Hearing Set For Army Sgt. Bowe Bergdahl After Desertion Charges Filed
STEVE INSKEEP, HOST:
And we are also tracking the story of Bowe Bergdahl, the Army sergeant who, last May, was freed after five years of captivity by the Taliban. Yesterday, the Army charged Bergdahl with deserting his post in Afghanistan and putting his unit in danger. Bergdahl could be facing serious penalties, as NPR's David Welna reports.
DAVID WELNA, BYLINE: Sergeant Bowe Bergdahl is still a free man. Since shortly after being released, he's been posted at Fort Sam Houston outside San Antonio, Texas. But yesterday, the Army he's still serving in accused him of violating two articles of the Uniform Code of Military Justice. Colonel Daniel King read those charges to reporters.
(SOUNDBITE OF PRESS CONFERENCE)
COLONEL DANIEL KING: Desertion with intent to shirk important or hazardous duty and misbehavior before the enemy by endangering the safety of a command unit or place...
WELNA: Bergdahl faces everything from a dishonorable discharge and forfeiture of hundreds of thousands of dollars in back pay to spending the rest of his life in prison. He might also have faced the death penalty for deserting his unit in a war zone had the Army decided to make this a capital case. Eugene Fidell is Bergdahl's lawyer. In an interview, he said he's been denied access to material the government may be using against his client.
EUGENE FIDELL: We have requested some documents from the government, and the government refused to turn them over to us. I'd like to see those before I really frame my thoughts on the case.
WELNA: The case has led others, including some of Bergdahl's fellow soldiers, to demand accountability. They accuse Bergdahl of contributing to the deaths of six American troops, who they say went looking for him after he disappeared. But it's not clear those troops, who were operating in a dangerous war zone, died hunting for Bergdahl. The Obama administration also angered many by swapping five accused Taliban commanders imprisoned in Guantanamo for Bergdahl. Fidell, Bergdahl's lawyer, says he's prepared to argue that his client should receive leniency for all the time he spent in captivity.

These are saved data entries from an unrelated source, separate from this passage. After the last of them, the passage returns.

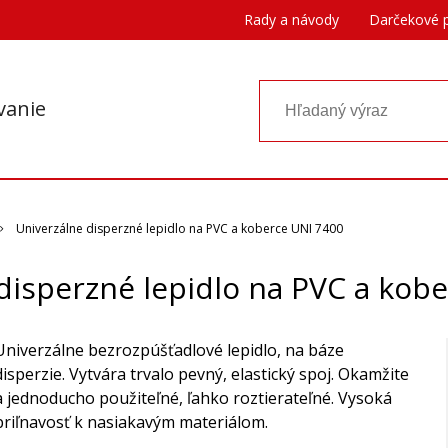
Rady a návody
Darčekové 
vanie
Univerzálne disperzné lepidlo na PVC a koberce UNI 7400
disperzné lepidlo na PVC a kob
Univerzálne bezrozpúšťadlové lepidlo, na báze
disperzie. Vytvára trvalo pevný, elastický spoj. Okamžite
a jednoducho použiteľné, ľahko roztierateľné. Vysoká
priľnavosť k nasiakavým materiálom.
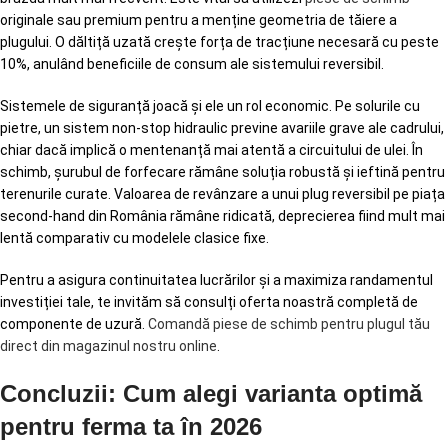
originale sau premium pentru a menține geometria de tăiere a
plugului. O dăltiță uzată crește forța de tracțiune necesară cu peste
10%, anulând beneficiile de consum ale sistemului reversibil.
Sistemele de siguranță joacă și ele un rol economic. Pe solurile cu
pietre, un sistem non-stop hidraulic previne avariile grave ale cadrului,
chiar dacă implică o mentenanță mai atentă a circuitului de ulei. În
schimb, șurubul de forfecare rămâne soluția robustă și ieftină pentru
terenurile curate. Valoarea de revânzare a unui plug reversibil pe piața
second-hand din România rămâne ridicată, deprecierea fiind mult mai
lentă comparativ cu modelele clasice fixe.
Pentru a asigura continuitatea lucrărilor și a maximiza randamentul
investiției tale, te invităm să consulți oferta noastră completă de
componente de uzură.
Comandă piese de schimb pentru plugul tău
direct din magazinul nostru online
.
Concluzii: Cum alegi varianta optimă
pentru ferma ta în 2026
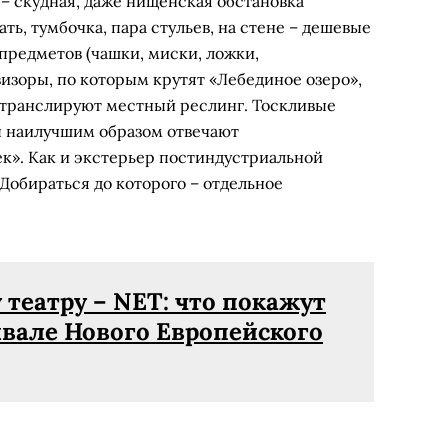
 – скудная, даже нищенская обстановка
ть, тумбочка, пара стульев, на стене – дешевые
предметов (чашки, миски, ложки,
визоры, по которым крутят «Лебединое озеро»,
 транслируют местный реслинг. Тоскливые
ы наилучшим образом отвечают
к». Как и экстерьер постиндустриальной
Добираться до которого – отдельное
театру – NET: что покажут
ивале Нового Европейского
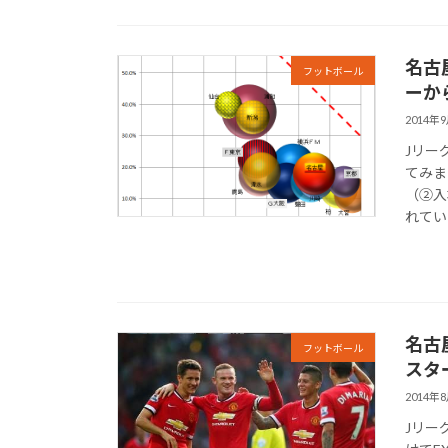
名古
フットボール
ーか
2014年
Jリー
てみま
（②入
れていま
名古
フットボール
スタ
2014年
Jリー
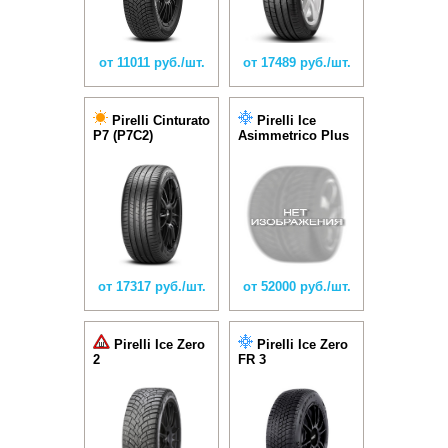
от 11011 руб./шт.
от 17489 руб./шт.
Pirelli Cinturato
Pirelli Ice
P7 (P7C2)
Asimmetrico Plus
от 17317 руб./шт.
от 52000 руб./шт.
Pirelli Ice Zero
Pirelli Ice Zero
2
FR 3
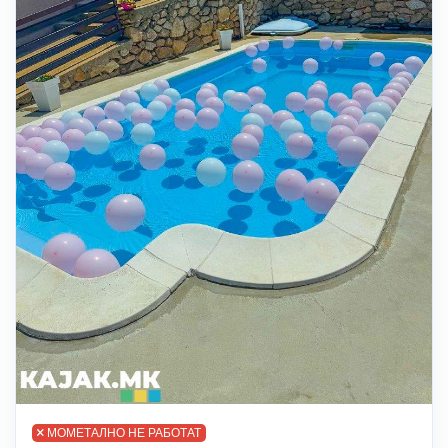
МОМЕТАЛНО НЕ РАБОТАТ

FIDELL: Obviously, the fact that he was held by the Taliban for nearly five years is a factor that we will dwell on as necessary. I don't want to prejudge anything, but I assume that anyone in a position of responsibility would understand that as an important mitigating factor.
WELNA: But first, the case goes to a preliminary hearing a month from now. From there, it could proceed to a general court-martial. Or there could be a plea agreement. The case could also be dismissed. David Welna, NPR News.